Central Oregon has seen steady growth in its population, but Simmons said those trends are driven by retirees and older people who are not having babies. Nationwide, birth rates have been declining for decades and in 2016 hit their lowest mark since government agencies started collecting the data.

Simmons said closing the birthing center in Redmond would free up an additional 12 beds at the hospital that could be used for other health services in high demand.

The task force considered two other proposals, including one that would also close the Redmond Center for Women’s Health, and one that would maintain limited birthing services in Redmond. Simmons felt the proposal to shift deliveries to Bend was most likely to move forward.

The St. Charles executive committee will consider the options on Oct. 17 and make a recommendation to the hospital’s Board of Directors. Simmons said there was no firm timeline for making a decision or for closing the Redmond birthing center if they decide to go that route.

Hospital officials pledged no nurses would lose their jobs if the birthing center were closed.

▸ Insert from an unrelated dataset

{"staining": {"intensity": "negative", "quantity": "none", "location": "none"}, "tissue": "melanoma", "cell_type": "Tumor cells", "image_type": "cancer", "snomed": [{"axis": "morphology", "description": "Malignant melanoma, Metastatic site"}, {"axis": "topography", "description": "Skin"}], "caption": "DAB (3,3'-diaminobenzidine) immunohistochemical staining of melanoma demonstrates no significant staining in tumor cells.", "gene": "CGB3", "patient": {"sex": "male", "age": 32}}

Simmons said the hospital’s priority would be to shift those nurses to the birthing center in Bend and allowed that some nurses might opt for a hospital-funding training program to become operating room nurses instead.

The Oregon Nurses Association, which negotiates contracts on behalf of the St. Charles nurses in Bend and Redmond, is opposing the potential closure and has scheduled an informative meeting at Redmond library at 6:30 p.m. Monday for the public. A union spokesman said the hospital system has not taken into account the views of the nurses or the public in coming up with their plan.

Loredo said she’s heard from many people in the Redmond community concerned about the proposal.

“Everywhere I go, people are asking me about it and are very concerned about the care for themselves or their children,” she said. “We should table this.”